If you are a bacon-lover, as I am, check out these helpful bacon cooking tips. Keep in mind that there are alternatives to pork bacon these days. However, if your diet permits, choose the real thing for the best flavor.
Bacon Cooking Tips
• If the packaged sliced bacon is cold from the refrigerator, slowly slide the dull edge of a butter knife along the length between the strips, gently rocking to separate slices. Plan ahead and take the bacon out of the refrigerator thirty minutes before cooking. The slices should separate easily.
• When frying bacon, it’s important to keep a close eye on it and turn it often. It can burn in the blink of an eye. Older bacon will cook and burn almost twice as quickly as fresh bacon.
• If you prefer very crispy bacon, choose thinner slices to fry up. Pour or baste off the fat as it accumulates in the pan. Use medium to medium-low heat. Cook slowly, turning often, to render out the most fat and help reduce shrinkage. Pricking with a fork will help alleviate any curling problems. Drain breakfast bacon on paper towels.
• The fat rendered from the cooked bacon is highly-prized as a cooking oil for its flavor. After cooking the bacon, cool the rendered oil to room temperature and then pour through a fine sieve into a glass container. Cover and store in the refrigerator or freezer for future use. If you do not need the rendered fat, let it cool to room temperature, pour into a disposable metal or glass container, seal, tie up in a plastic bag, and toss into the trash. It is not wise to pour it down the drain, because it will coagulate and clog up the drain.
• There are fancy microwave bacon cookers on the market which work well, but they are not necessary. Place a microwave-safe paper towel in a micro dish large enough to fit a single layer of bacon slices (4 to 6 slices). Cover with another paper towel. Six slices should take about 4 to 5 minutes on high, depending on the wattage of your microwave and the thickness of the bacon. Start checking after the first two minutes, and continue cooking at one minute intervals until you can judge the cooking time for the way you like it. Consult your microwave manual for more specific times.

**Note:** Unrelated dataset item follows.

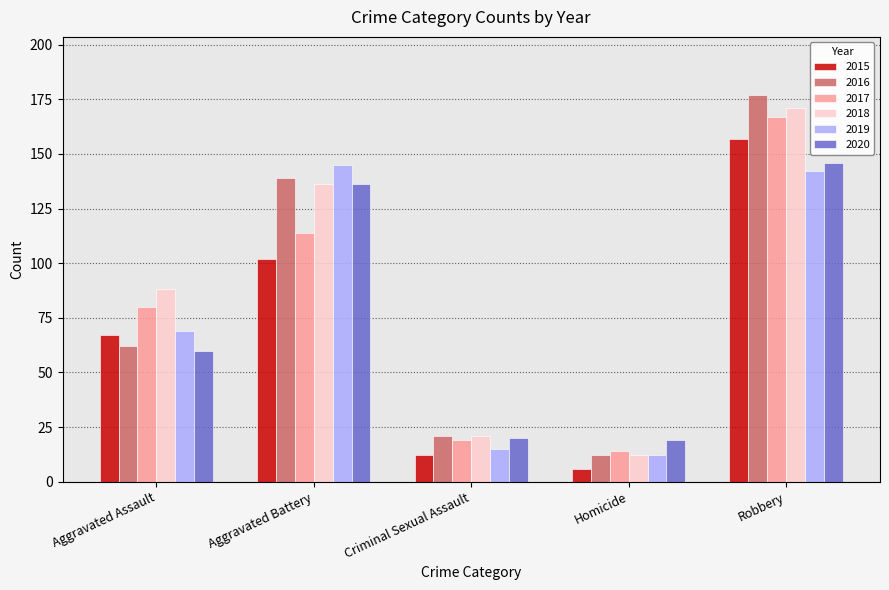

The value of 2015 at Robbery is 157. True or false?

True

• A rotating base in the microwave is highly recommended for even cooking, and most come with one built in these days. Remember that foods continue to cook even after the timer goes off in a microwave, so let it rest a few minutes before you dive in to let it crisp up and avoid burns. Curly bacon never bothers me, but this method reduces curling of the bacon.
• Bacon can also be easily baked in the oven, resulting in amazingly flat slices. Preheat oven to 400 degrees F. Place a rack inside a baking sheet. Lay out slices and bake for 10 to 15 minutes, depending on desired doneness level. Voila! Crispy bacon with no curls. You can also use your broiler, but I don’t recommend it. First of all, the splatters not only make a royal mess, but also cause flares. Secondly, it requires much more attention. Stick with frying, microwaving or baking.

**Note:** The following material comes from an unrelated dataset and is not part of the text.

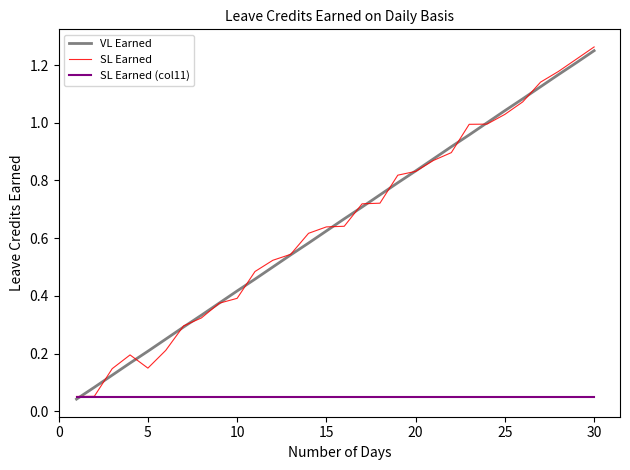

The SL Earned series shows 0.7 at 25. True or false?

False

• How can you reduce splattering problems? Part of the problem arises from today’s quick salt-brining method (known as pickle-curing) used by producers. The liquid naturally soaks into the meat, and you know what happens when liquid hits hot oil — snap, crackle, pop! Be sure the bacon slices are cold from the refrigerator and start with a cold pan. Use medium to medium-low heat and take your time cooking the slices, turning often. It’s preferable to thaw frozen bacon in the refrigerator to reduce moisture, but even then some of the moisture may naturally seep out. Towel off the slices before cooking to avoid excess splattering.

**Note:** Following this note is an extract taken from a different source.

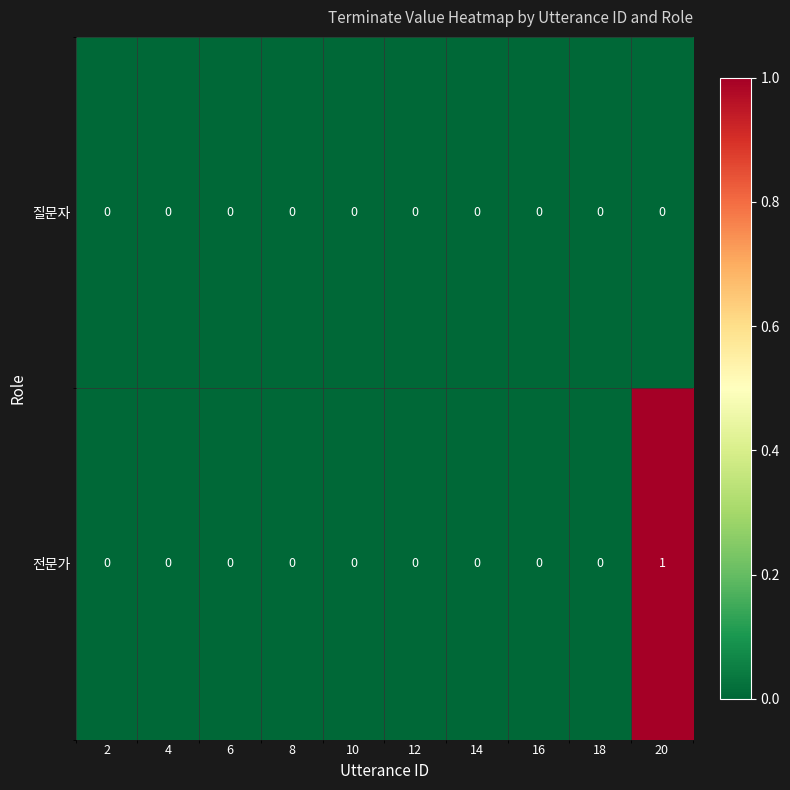

Rank the series by their maximum value, from highest to lowest.

전문가, 질문자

• If you must watch your fat intake, lean smoked ham or prosciutto may be substituted in many recipes where the rendered bacon fat is not needed. Turkey, chicken and vegetarian bacon products are also available.
• Most slab bacon is sold with the rind attached. Remove the rind before using. Render the fat from the rind by frying and you have cracklings, a favorite Southern snack.
Bacon and Health
Consumers these days are in a non-fat mode. As a result, pork is about fifty percent leaner today than it was 30 years ago. A three-ounce portion of lean pork is only about 200 calories. For those on low-cholesterol and/or low-fat diets, there are turkey, chicken and even vegetarian bacon products available.
For those on high-protein, low-carbohydrate diets, bacon makes a great snack when fried up crispy. It supplies that crunch that is often missed on these diets, while most of the fat is rendered out. A standard cooked slice of bacon contains about 30 to 40 calories per slice, and even less if you cook it slowly until very crisp and drain well on paper towels. You can cook it in advance and store in a zip-top bag in the refrigerator. To reheat, simply roll in a paper towel (which will soak up even more of the fat) and pop into the microwave for about 30 to 45 seconds.
When cooking bacon, do not cook at high temperatures for long periods of time. High heat can turn the nitrite curing agents into nitrosamine. Bacon cooked in the microwave contains fewer nitrosamines. (Read the synopsis.) Nitrates are used to not only preserve color but also as a preservative agent to retard rancidity in the fat and kill botulism bacteria. Nitrites have been the subject of controversy as a potential cancer-causing agent in some animal experiments. Results are as yet inconclusive. There are nitrate-free bacon products on the market. Check labels.